Clearly the ramifications of RDR on both the industry and the consumer are likely to be widespread and will present themselves in the fullness of time.
There is evidence that pre-RDR training programmes are being shelved in many large UK financial institutions such as high street banks as they come to realise that the numbers do not add up in terms of being able to make money out of providing financial advice.
Likewise, the prognosis for economic gain in the post-RDR world seems slim at best for a huge numbers of IFAs, particularly the smaller firms, by all accounts many of whom will simply get out of the industry instead.
So with high street banks instead likely to focus their activities on other, more profitable, sectors of their business, there is going to be less financial advice readily available to the consumer.
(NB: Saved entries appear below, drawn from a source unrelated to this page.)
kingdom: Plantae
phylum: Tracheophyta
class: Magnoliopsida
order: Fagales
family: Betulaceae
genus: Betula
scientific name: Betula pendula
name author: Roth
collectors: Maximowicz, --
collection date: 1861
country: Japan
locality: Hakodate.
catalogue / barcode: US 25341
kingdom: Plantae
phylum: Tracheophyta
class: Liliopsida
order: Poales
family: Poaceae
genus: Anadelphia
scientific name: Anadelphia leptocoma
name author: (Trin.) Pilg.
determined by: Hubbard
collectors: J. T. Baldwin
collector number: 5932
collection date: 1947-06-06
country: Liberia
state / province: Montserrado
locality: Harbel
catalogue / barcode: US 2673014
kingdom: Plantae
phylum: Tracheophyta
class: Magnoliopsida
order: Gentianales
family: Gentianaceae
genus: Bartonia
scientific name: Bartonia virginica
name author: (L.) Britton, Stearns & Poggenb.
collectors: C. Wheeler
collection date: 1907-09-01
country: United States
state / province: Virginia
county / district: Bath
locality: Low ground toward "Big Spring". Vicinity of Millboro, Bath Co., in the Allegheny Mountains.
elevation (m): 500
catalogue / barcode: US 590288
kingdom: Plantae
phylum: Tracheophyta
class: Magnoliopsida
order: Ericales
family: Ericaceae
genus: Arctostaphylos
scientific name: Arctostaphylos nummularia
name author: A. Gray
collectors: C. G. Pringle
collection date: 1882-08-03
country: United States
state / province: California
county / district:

With less than 20% of the UK population having their own private retirement provision in place, it is likely that this figure will only decrease further, which is bad news not only for the consumer but for the Government as well, who will ultimately be left footing the bill; a bill it cannot afford.
It is likely that the dwindling financial adviser community will continue to decline and the access to advice for the consumer will become a luxury for the wealthier elite i.e. those who can afford to pay for advice.
So, is RDR the solution or is it a motion by a regulator who has to be seen to be taking action in the fall out of the global financial crisis?
Having recently watched (again) the excellent documentary on the causes of the financial crisis “Inside Job”, we have come to realise that we cannot rely on any government backed regulator to ensure the consumer is not taken to the cleaners.
Whatever your view, RDR or sibling regulation in a different guise is coming to a town near you – wherever you are.